I decided to try Pocket, a “read it later” app that ranked highly amongst several reviews I read.  I installed Pocket on my devices, including a browser extension. After one week, I’m enjoying Pocket on the smartphone.  The integration is seamless, neatly collecting my “read laters” in one place.  I can tag articles with key terms to sort, or find, them more easily later.  On the computer, I’m required to sign into Pocket to add something.  But once signed in, it’s easy to add and tag articles for later.

A couple of readers commented on last week’s post with their solutions to the “read laters”.  One suggestion is to download articles with long-term value, or to read later, to a cloud-based application (e.g. Google Drive or Evernote, a content management system) to ensure syncing across devices.  Downloading articles means content will always be available and likely you will also have options to add tags, descriptive terms, or put things into folders to help you find them later.  This also eliminates the need to maintain links.

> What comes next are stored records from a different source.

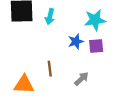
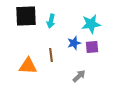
brown line: (50, 69) -> (51, 55), moved
orange triangle: (24, 84) -> (28, 66), moved

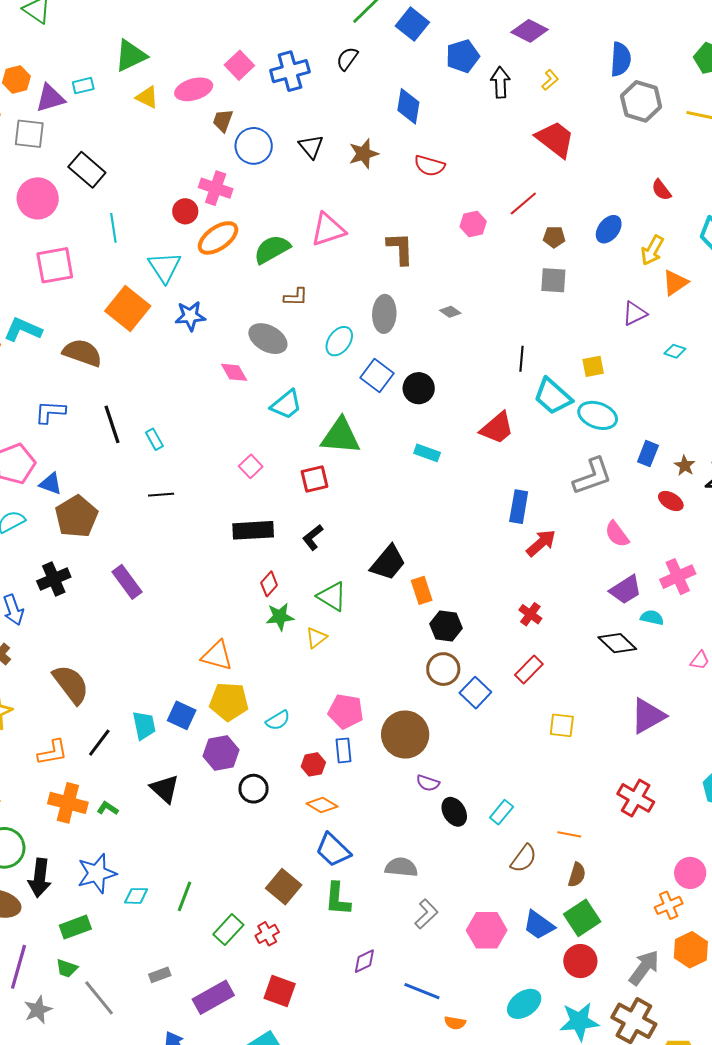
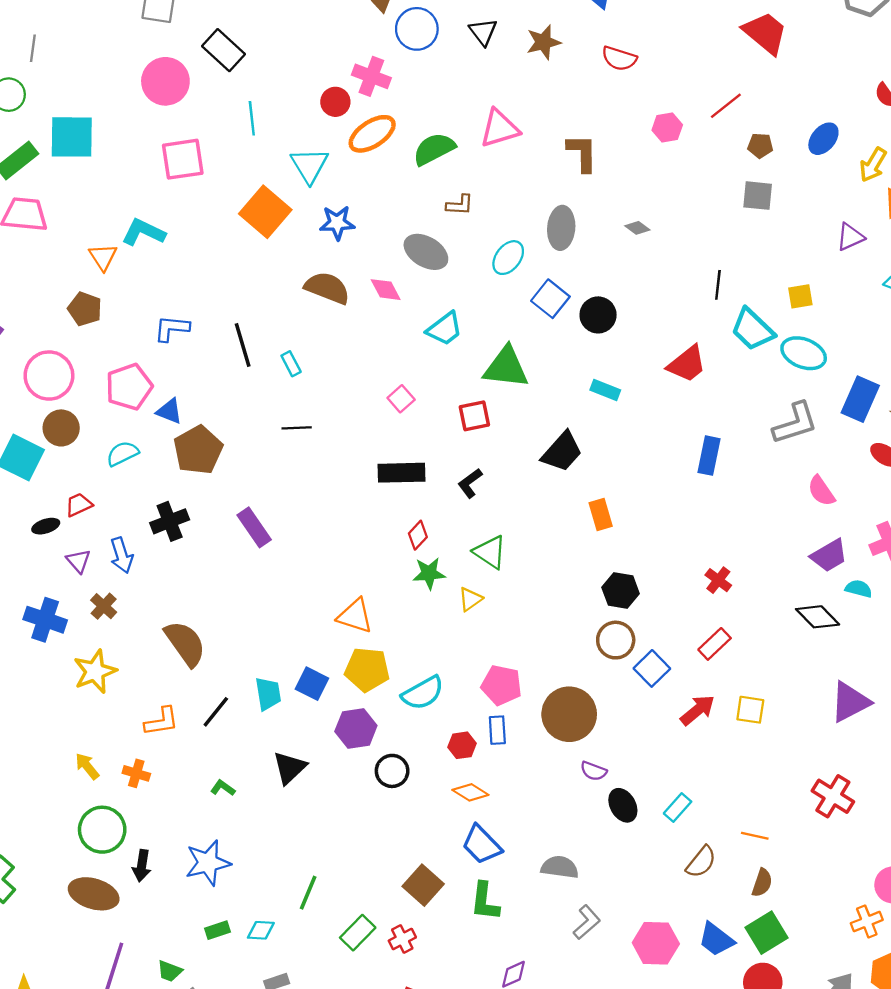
brown semicircle: (82, 353) -> (327, 288), moved
blue rectangle: (648, 454) -> (860, 399), size x1.5
red arrow: (541, 543) -> (698, 710), moved
black trapezoid: (388, 563) -> (562, 452), moved
orange rectangle: (422, 590) -> (601, 515), moved
cyan semicircle: (278, 720) -> (423, 693), size x1.5
black triangle: (165, 789) -> (290, 768), turned 32
orange cross: (68, 803) -> (136, 773), moved, size x0.6
black arrow: (40, 878) -> (142, 866), size x0.7
cyan diamond: (136, 896) -> (261, 930), moved
green rectangle: (75, 927) -> (218, 930), moved, size x0.7

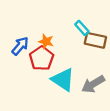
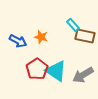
blue arrow: (20, 46) -> (18, 41), turned 78
red pentagon: (42, 58) -> (37, 69), moved

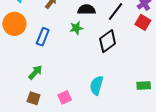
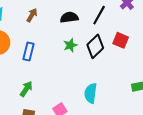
red square: (143, 22) -> (121, 40), moved
green star: (76, 28) -> (70, 45), moved

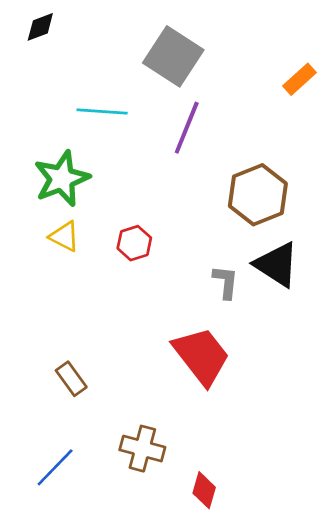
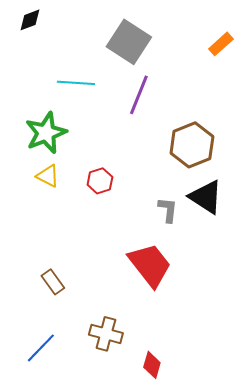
orange rectangle: (299, 79) -> (221, 44), moved

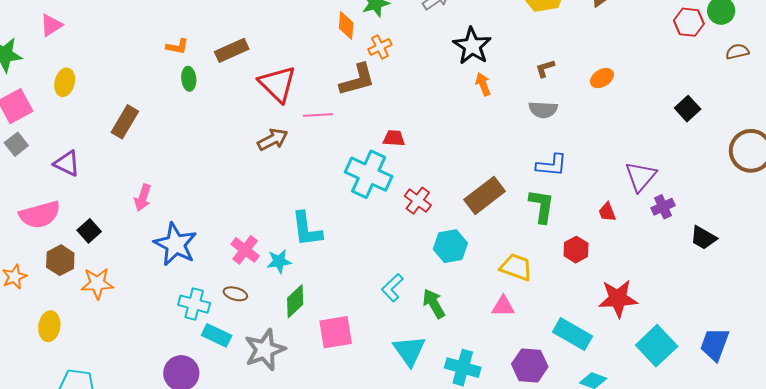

I have tried some of these options already, but I’m selective when it comes to saving something. One of my biggest challenges is having a place to store articles until I can read them.  Quite honestly, most articles aren’t worth saving after I read through them. I’m not inclined to spend the time and effort, as minimal as that may be, to download and organize articles that will be deleted right after reading.  For this purpose, Pocket works well as a temporary “processing” area for articles to see if the make the cut.

Sometimes I need to save actual links for reference, for example, websites I refer to often that have dynamic content.  Pocket will not be a good solution for this, but I can continue to use bookmarks, or a different cloud-based application.

Now to find the time to read everything and avoid a backlog!